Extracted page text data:
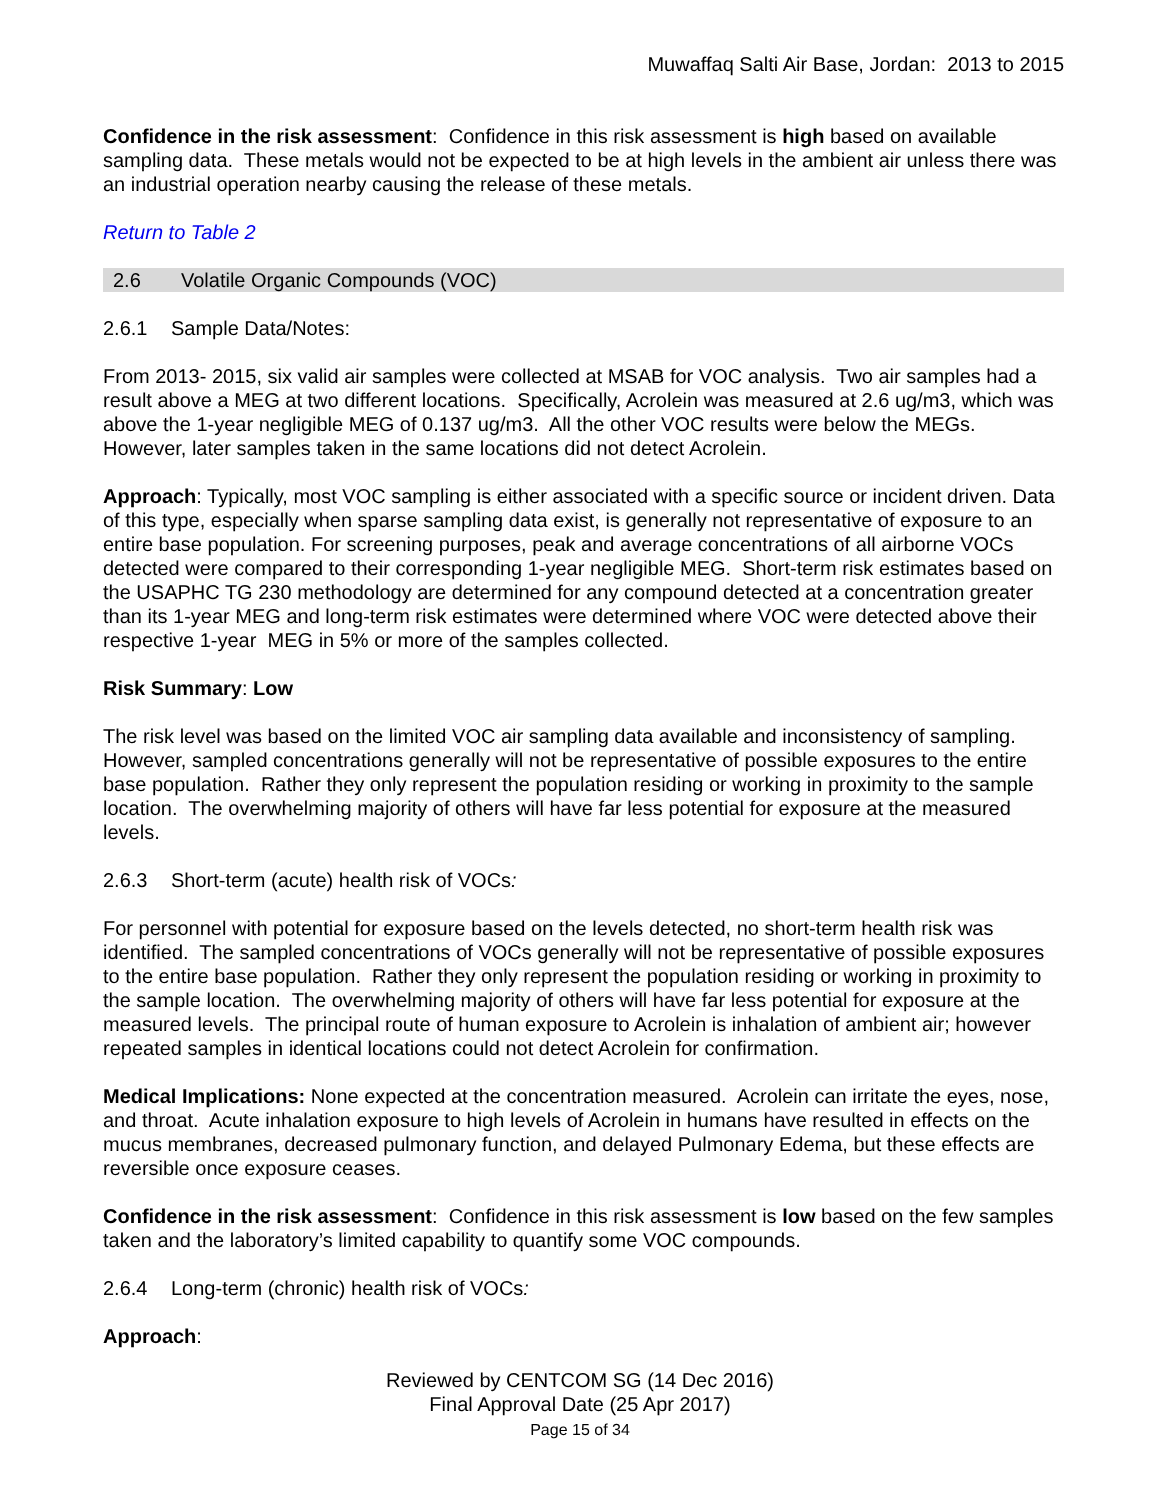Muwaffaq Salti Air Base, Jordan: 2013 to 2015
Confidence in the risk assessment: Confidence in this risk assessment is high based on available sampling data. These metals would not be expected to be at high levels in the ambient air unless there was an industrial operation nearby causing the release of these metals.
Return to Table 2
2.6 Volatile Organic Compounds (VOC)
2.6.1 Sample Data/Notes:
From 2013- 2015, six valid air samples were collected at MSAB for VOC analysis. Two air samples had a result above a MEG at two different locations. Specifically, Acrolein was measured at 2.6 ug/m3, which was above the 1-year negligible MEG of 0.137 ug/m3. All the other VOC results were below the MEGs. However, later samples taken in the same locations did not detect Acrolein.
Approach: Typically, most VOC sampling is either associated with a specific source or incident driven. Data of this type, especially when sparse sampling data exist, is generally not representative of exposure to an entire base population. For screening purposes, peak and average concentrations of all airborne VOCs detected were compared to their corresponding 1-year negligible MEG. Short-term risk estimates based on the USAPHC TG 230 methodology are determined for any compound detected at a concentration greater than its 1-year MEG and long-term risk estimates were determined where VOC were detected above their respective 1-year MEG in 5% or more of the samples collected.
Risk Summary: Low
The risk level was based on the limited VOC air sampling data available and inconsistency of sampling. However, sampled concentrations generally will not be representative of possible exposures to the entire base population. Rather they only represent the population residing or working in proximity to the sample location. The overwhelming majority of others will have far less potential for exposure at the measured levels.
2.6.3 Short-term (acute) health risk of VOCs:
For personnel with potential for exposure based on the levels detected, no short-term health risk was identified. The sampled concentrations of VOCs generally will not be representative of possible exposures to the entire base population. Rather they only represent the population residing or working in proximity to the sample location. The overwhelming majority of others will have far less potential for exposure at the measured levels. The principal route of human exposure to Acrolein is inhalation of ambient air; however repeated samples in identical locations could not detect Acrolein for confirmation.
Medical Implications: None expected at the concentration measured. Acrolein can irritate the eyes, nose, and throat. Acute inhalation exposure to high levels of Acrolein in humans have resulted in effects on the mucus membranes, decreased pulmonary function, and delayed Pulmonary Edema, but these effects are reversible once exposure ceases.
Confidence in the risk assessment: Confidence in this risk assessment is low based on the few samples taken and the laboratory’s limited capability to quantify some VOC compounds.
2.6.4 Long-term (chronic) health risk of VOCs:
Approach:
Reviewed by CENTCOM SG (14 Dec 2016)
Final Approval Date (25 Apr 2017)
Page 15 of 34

--

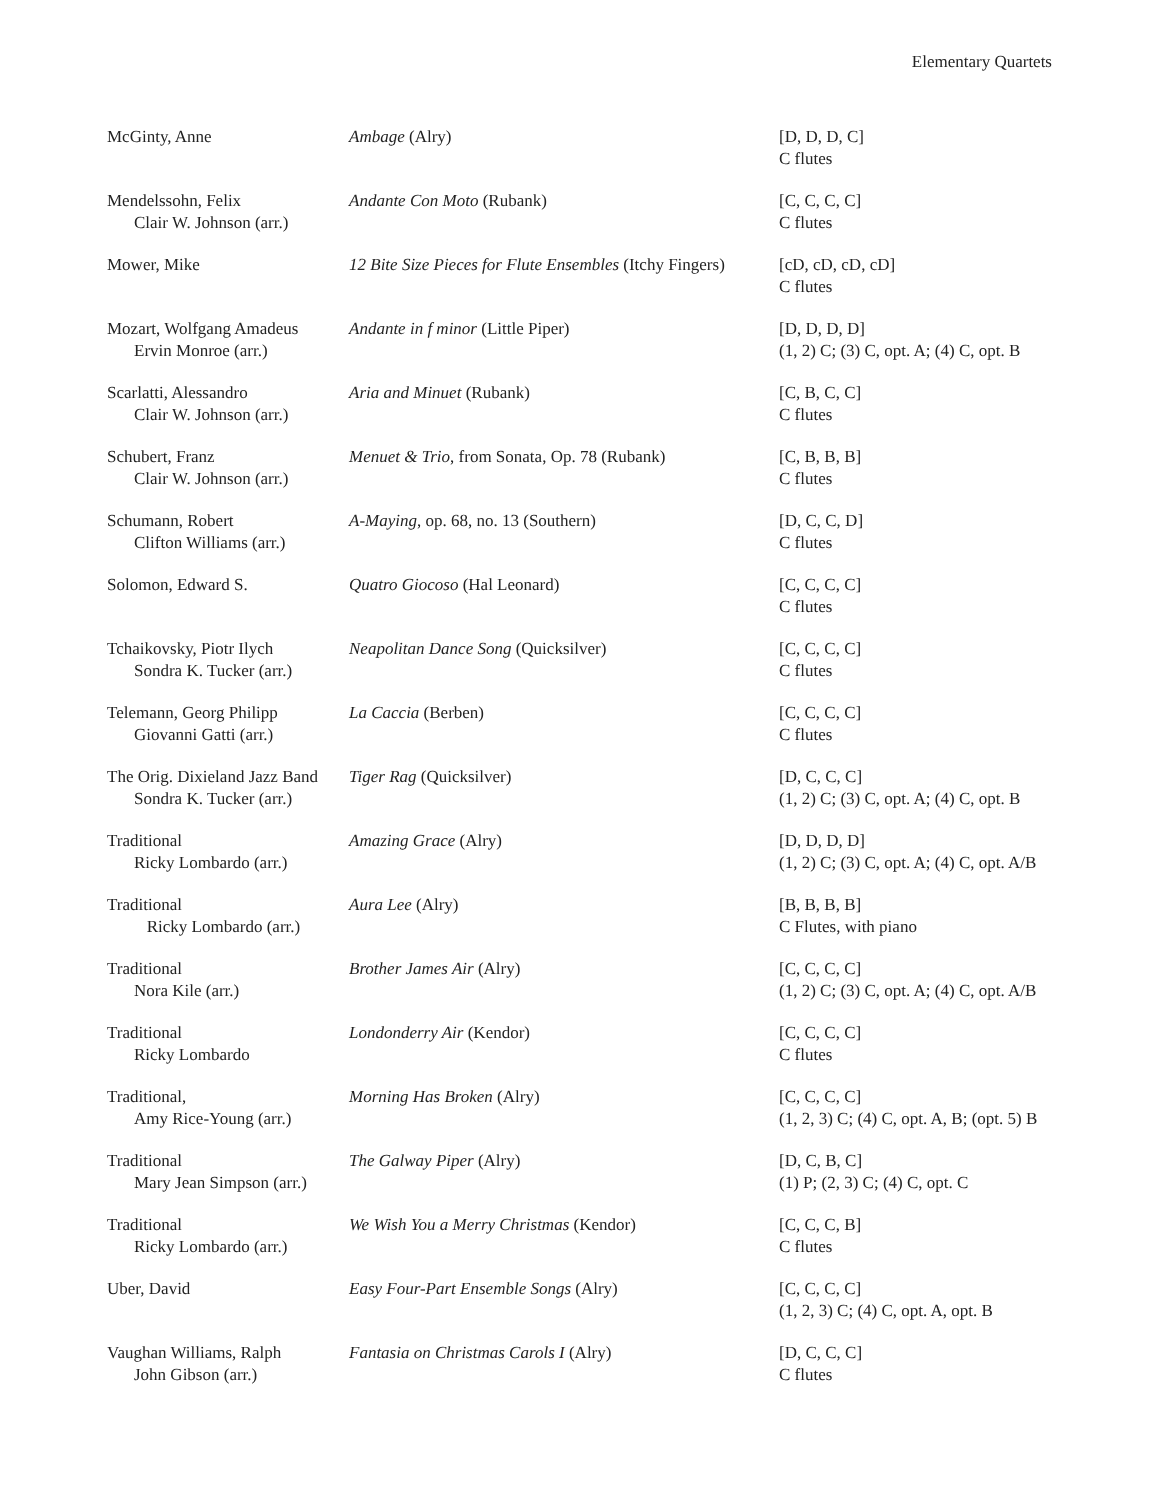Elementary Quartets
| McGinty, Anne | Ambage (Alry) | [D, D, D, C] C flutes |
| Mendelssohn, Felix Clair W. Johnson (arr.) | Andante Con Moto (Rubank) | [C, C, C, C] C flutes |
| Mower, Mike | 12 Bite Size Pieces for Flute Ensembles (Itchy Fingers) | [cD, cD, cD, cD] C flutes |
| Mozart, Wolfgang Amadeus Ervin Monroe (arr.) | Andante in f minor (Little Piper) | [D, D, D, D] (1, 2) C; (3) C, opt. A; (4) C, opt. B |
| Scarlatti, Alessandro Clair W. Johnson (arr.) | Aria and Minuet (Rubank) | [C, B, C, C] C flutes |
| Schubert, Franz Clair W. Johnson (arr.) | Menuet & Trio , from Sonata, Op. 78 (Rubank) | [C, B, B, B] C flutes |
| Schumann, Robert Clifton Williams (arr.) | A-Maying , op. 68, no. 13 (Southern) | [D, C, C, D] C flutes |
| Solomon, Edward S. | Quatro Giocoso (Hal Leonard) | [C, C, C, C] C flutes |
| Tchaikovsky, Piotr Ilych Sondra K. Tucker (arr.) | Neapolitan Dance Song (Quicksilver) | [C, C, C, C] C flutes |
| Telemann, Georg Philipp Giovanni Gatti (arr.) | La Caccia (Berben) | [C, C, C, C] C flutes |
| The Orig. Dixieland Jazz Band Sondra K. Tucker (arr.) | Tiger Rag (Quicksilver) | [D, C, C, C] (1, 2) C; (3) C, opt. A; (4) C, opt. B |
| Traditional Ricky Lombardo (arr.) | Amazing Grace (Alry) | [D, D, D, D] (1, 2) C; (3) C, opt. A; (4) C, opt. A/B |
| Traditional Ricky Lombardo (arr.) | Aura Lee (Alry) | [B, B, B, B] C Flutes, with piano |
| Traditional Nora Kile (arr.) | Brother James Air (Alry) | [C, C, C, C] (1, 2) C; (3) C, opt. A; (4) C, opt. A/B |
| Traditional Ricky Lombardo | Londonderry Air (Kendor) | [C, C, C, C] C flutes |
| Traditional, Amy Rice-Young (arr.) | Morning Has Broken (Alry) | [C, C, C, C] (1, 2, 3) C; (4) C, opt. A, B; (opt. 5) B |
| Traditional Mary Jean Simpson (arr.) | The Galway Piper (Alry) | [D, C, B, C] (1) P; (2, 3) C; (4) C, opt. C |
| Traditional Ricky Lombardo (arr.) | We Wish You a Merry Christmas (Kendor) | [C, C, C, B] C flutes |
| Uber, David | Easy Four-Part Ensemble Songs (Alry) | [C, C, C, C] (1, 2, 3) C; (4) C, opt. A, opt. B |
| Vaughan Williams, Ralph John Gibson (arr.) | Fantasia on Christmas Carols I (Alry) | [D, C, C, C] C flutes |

==

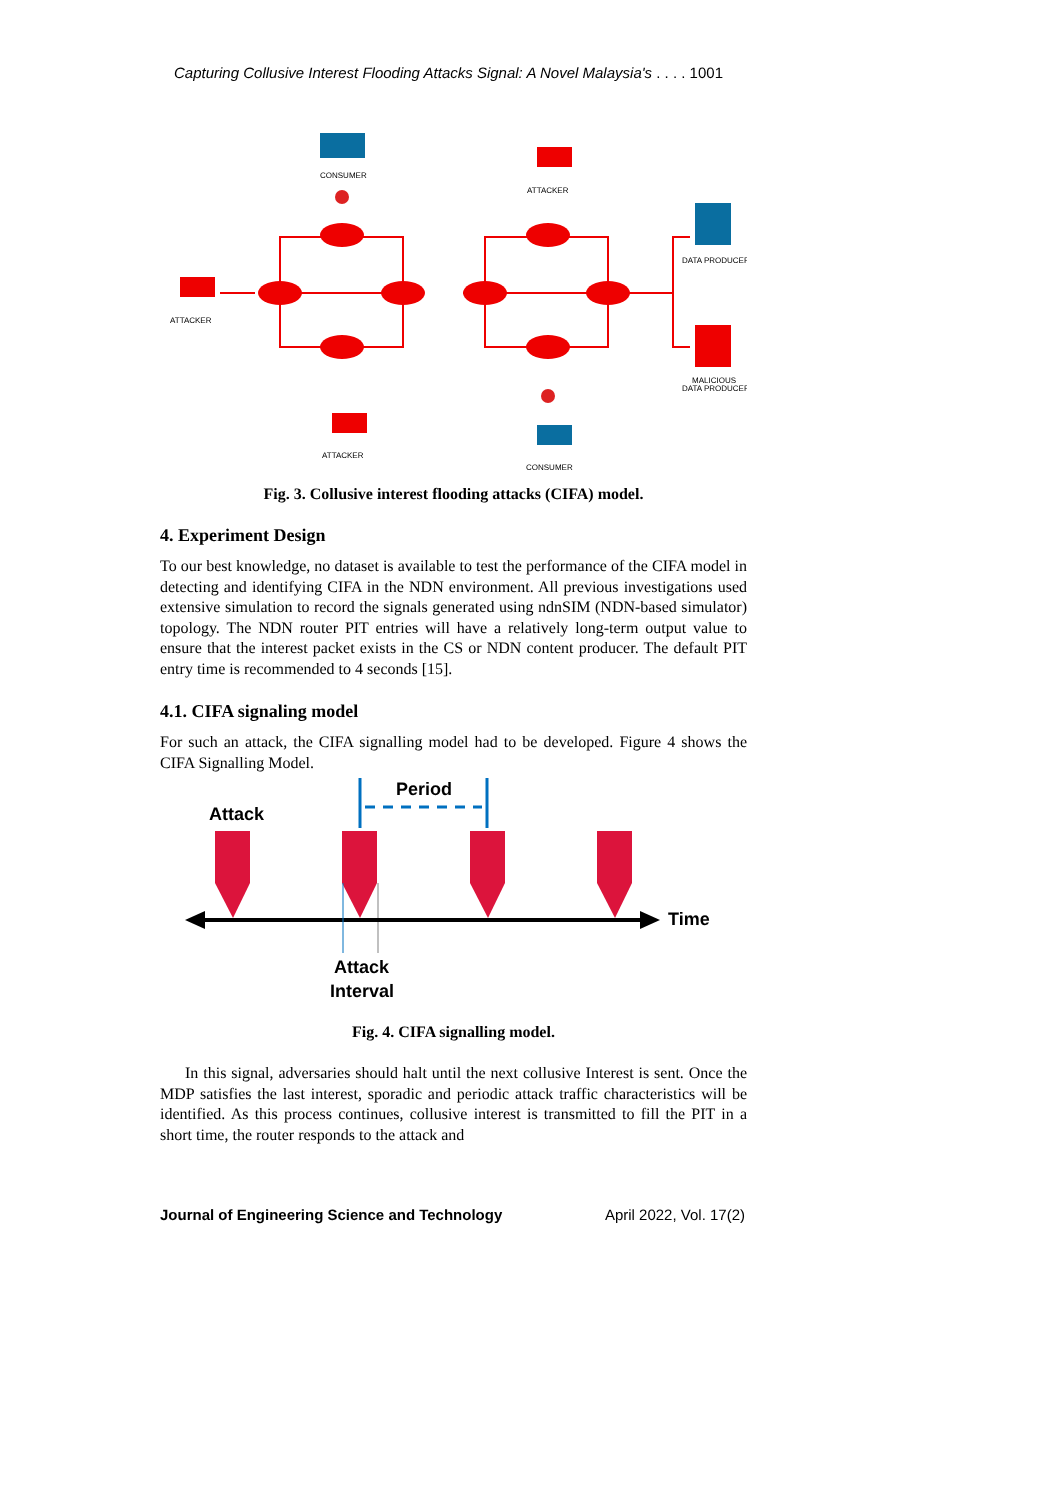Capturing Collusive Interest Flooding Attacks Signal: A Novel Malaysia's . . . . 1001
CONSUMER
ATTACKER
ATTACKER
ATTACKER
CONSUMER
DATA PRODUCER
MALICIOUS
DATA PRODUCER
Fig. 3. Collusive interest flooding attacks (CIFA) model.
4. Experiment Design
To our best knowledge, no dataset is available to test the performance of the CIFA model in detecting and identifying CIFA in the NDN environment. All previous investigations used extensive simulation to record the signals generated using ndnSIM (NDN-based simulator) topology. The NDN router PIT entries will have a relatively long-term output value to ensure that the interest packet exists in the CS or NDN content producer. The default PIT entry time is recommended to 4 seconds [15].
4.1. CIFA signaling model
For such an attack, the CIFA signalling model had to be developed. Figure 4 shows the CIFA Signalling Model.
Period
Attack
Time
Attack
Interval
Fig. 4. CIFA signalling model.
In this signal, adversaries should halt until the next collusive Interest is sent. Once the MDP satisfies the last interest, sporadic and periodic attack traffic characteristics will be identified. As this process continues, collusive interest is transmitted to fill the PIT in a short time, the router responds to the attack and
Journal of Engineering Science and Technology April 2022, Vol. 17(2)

- **Assignment**
Word for word, restate the lines above from the line containing "Mozart, Wolfgang Amadeus" through the line containing "Ricky Lombardo |", with both included and nothing else.

- **Solution to the exercise**
| Mozart, Wolfgang Amadeus Ervin Monroe (arr.) | Andante in f minor (Little Piper) | [D, D, D, D] (1, 2) C; (3) C, opt. A; (4) C, opt. B |
| Scarlatti, Alessandro Clair W. Johnson (arr.) | Aria and Minuet (Rubank) | [C, B, C, C] C flutes |
| Schubert, Franz Clair W. Johnson (arr.) | Menuet & Trio , from Sonata, Op. 78 (Rubank) | [C, B, B, B] C flutes |
| Schumann, Robert Clifton Williams (arr.) | A-Maying , op. 68, no. 13 (Southern) | [D, C, C, D] C flutes |
| Solomon, Edward S. | Quatro Giocoso (Hal Leonard) | [C, C, C, C] C flutes |
| Tchaikovsky, Piotr Ilych Sondra K. Tucker (arr.) | Neapolitan Dance Song (Quicksilver) | [C, C, C, C] C flutes |
| Telemann, Georg Philipp Giovanni Gatti (arr.) | La Caccia (Berben) | [C, C, C, C] C flutes |
| The Orig. Dixieland Jazz Band Sondra K. Tucker (arr.) | Tiger Rag (Quicksilver) | [D, C, C, C] (1, 2) C; (3) C, opt. A; (4) C, opt. B |
| Traditional Ricky Lombardo (arr.) | Amazing Grace (Alry) | [D, D, D, D] (1, 2) C; (3) C, opt. A; (4) C, opt. A/B |
| Traditional Ricky Lombardo (arr.) | Aura Lee (Alry) | [B, B, B, B] C Flutes, with piano |
| Traditional Nora Kile (arr.) | Brother James Air (Alry) | [C, C, C, C] (1, 2) C; (3) C, opt. A; (4) C, opt. A/B |
| Traditional Ricky Lombardo | Londonderry Air (Kendor) | [C, C, C, C] C flutes |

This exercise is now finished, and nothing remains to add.